The amount of money brought annually by tourists is estimated at twenty million dollars.

STATUE OF TELL, ALTDORF, SWITZERLAND

Altdorf, near the southern end of Lake Luzerne, and capital of the canton of of Uri, is in the mountain-walled valley, and is the reputed scene of Tell’s shooting the apple. The side is marked by a fountain. The colossal statue of Tell is near by. His birthplace, near Bürglen, is occupied by a frescoed chapel.

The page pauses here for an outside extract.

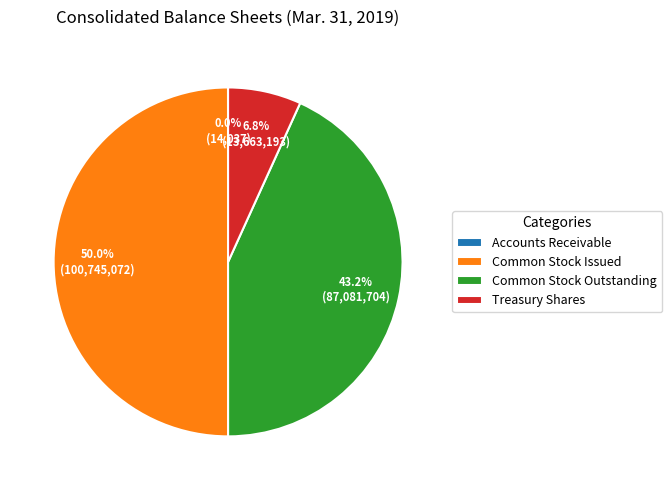

Which slice is the largest?

Common Stock Issued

Geneva and Lausanne, on the beautiful lake of Geneva, Interlaken (between the lakes of Thun and Brienz), Luzerne and the Rigi, Schaffhausen at the Rhine fall, Zermatt beneath Monte Rosa, Lugano in the heart of the Italian lake district, are notable tourist stations; St. Moritz in the Engadine, and Leuk (Louèche) in the Rhone Valley, Pfäffers in that of the Upper Rhine, are famous for their baths. Switzerland as a whole—with its mountains, lakes, glaciers, waterfalls, valleys and cities—has been described by an American poet as a “cluster of delights and grandeurs.”

Production and Industry.—The forests, which cover about a sixth of the surface, are of immense value to the country, where most of the houses are built of wood. The mountain pastures give the characteristic employments of the people of the Alps and Jura, as herdsmen and shepherds, tending their cattle and making cheese in the mountain châlets during summer.

Agriculture is followed chiefly in the valleys, where wheat, oats, maize, barley, flax, hemp, and tobacco are produced.

The textile industries are the most important, the chief centers being Zürich, Basel, Glarus, and St. Gall. The chief are silk, cotton, and linen fabrics, besides raw silk. Next comes the clock and watchmaking industry, established at Geneva in 1587, which spread to the cantons of Neuchâtel, Berne and Vaud.

Wood carving was introduced in the Oberland about 1820. Other manufactures are chemicals, chocolate, and condensed milk.